BEGIN

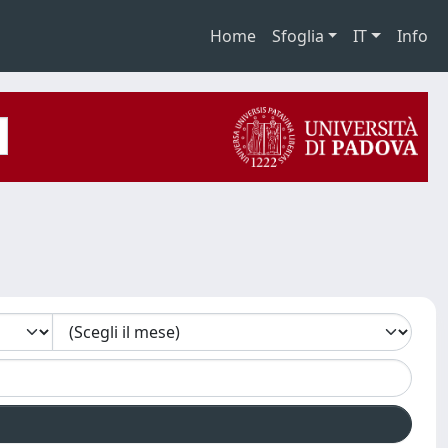
Home
Sfoglia
IT
Info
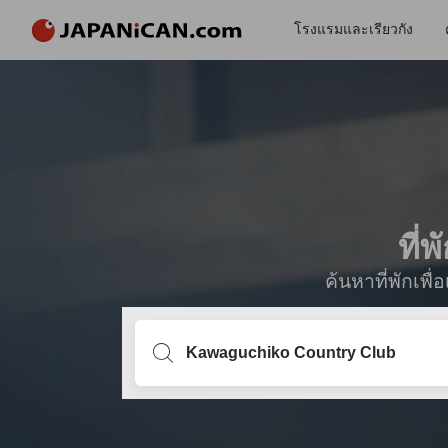
โรงแรมและเรียวกัง
ที่
ค้นหาที่พักเพ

END

**TASK DETAILS**
Every record must be copied exactly, with the pictures left out.

**TASK ANSWER**
Home
Sfoglia
IT
Info
โรงแรมและเรียวกัง
ที่
ค้นหาที่พักเพ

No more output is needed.